■ WHAT THE TASK REQUIRES ■
For this exercise, retype all the data exactly and exclude every image.
------------------------------------------------------------
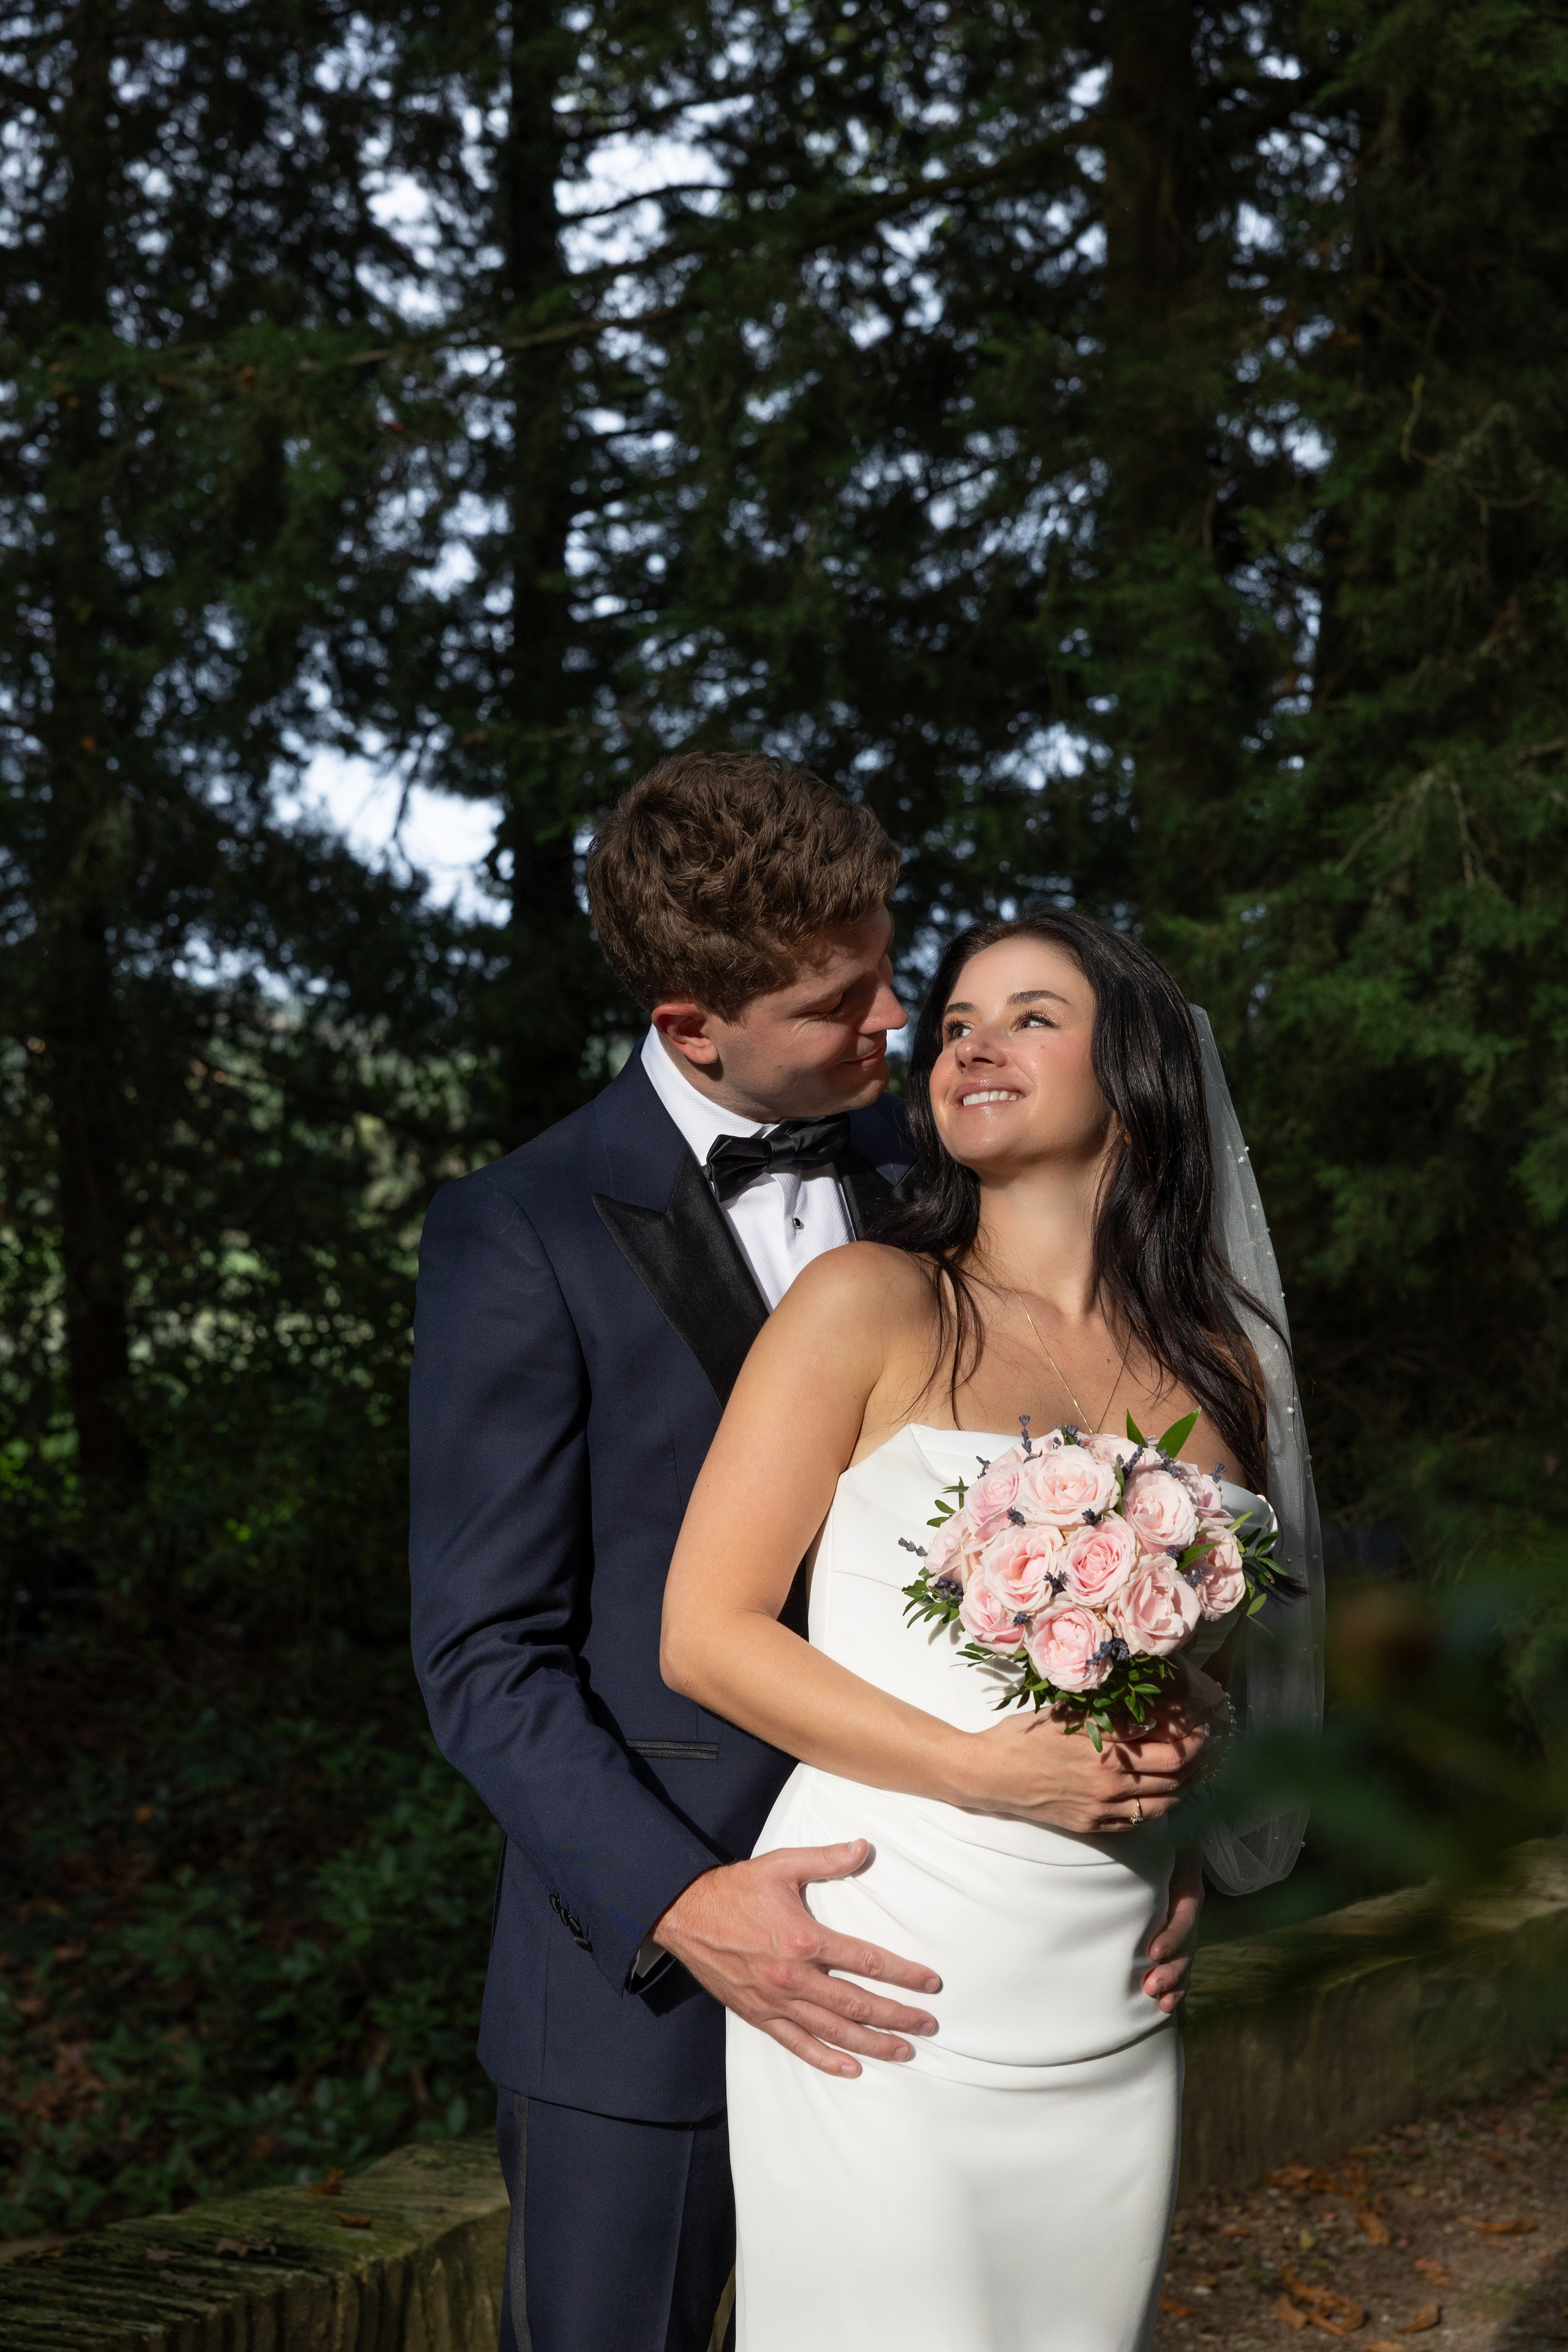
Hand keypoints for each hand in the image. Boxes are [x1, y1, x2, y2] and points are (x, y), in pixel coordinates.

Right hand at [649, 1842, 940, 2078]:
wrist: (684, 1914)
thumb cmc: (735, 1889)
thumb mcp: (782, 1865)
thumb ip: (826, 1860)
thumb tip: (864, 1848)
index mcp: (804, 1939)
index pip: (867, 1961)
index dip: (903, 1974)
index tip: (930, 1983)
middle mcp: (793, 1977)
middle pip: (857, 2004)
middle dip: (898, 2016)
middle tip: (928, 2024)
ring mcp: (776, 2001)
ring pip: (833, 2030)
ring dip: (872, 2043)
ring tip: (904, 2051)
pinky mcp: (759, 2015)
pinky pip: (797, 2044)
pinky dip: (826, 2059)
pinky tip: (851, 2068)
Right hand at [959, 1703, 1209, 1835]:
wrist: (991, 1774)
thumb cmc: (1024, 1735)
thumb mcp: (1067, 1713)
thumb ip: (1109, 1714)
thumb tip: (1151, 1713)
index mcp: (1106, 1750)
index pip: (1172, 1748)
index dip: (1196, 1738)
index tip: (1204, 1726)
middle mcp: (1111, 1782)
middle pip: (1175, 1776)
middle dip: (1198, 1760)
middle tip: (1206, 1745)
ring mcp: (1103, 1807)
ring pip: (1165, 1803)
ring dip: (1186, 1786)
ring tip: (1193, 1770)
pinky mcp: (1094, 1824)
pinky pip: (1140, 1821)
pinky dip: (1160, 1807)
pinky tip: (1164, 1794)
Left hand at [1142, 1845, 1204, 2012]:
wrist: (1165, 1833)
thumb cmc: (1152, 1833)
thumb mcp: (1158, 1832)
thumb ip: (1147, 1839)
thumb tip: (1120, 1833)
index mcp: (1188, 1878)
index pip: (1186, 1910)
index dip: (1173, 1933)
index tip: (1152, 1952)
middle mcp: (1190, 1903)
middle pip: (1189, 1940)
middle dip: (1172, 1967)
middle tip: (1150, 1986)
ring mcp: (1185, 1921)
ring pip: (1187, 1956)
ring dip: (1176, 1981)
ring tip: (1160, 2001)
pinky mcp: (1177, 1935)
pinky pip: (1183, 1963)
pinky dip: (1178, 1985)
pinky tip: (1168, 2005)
------------------------------------------------------------
■ OUTPUT OF THE TASK ■
Hand keypoints for each hand in the image. Boxes are [x1, y1, x2, y2] and points are (x, y), in pixel coordinates.

Right hand at [649, 1842, 940, 2078]:
wrist: (684, 1914)
thumb cmc: (735, 1889)
thumb mcp: (782, 1865)
thumb ip: (826, 1860)
thumb tip: (864, 1848)
index mcp: (804, 1939)
index pip: (867, 1961)
index dip: (903, 1974)
index tip: (930, 1983)
middle mcp: (793, 1977)
middle pip: (857, 2004)
middle dip: (898, 2016)
middle tip: (928, 2024)
ring mcp: (776, 2001)
ring pip: (833, 2030)
ring dip: (872, 2043)
ring tip: (904, 2051)
pinky mcp: (759, 2015)
pinky pip: (797, 2044)
pinky dip: (826, 2059)
pinky tip: (851, 2068)
Right hand at [959, 1703, 1209, 1835]:
wrist: (991, 1774)
thumb cmc: (1024, 1735)
thumb mcp: (1067, 1713)
thumb ip: (1109, 1714)
thumb tip: (1151, 1713)
index mcp: (1106, 1750)
index pip: (1172, 1748)
index dip: (1196, 1738)
index tip: (1204, 1726)
middle mcp: (1111, 1782)
middle pip: (1175, 1776)
middle dip: (1198, 1760)
middle tip: (1206, 1745)
ring mcp: (1103, 1807)
ring pip: (1165, 1803)
ring dip: (1186, 1786)
ring tip: (1193, 1770)
pinky mcp: (1094, 1824)
pinky pip: (1140, 1821)
pinky dip: (1160, 1807)
pinky tip: (1164, 1794)
Left hand at [1142, 1845, 1204, 2012]:
wrist: (1165, 1833)
thumb cmc: (1152, 1833)
thumb mcp: (1158, 1832)
thumb ip: (1147, 1839)
thumb tip: (1120, 1833)
index mcp: (1188, 1878)
index pip: (1186, 1910)
index dip: (1173, 1933)
index tip: (1152, 1952)
middle mcp: (1190, 1903)
middle pip: (1189, 1940)
middle dip: (1172, 1967)
middle tip: (1150, 1986)
ring mcp: (1185, 1921)
ring pip: (1187, 1956)
ring dip: (1176, 1981)
ring tip: (1160, 2001)
pinky mcp: (1177, 1935)
pinky pip: (1183, 1963)
pinky dip: (1178, 1985)
pinky tip: (1168, 2005)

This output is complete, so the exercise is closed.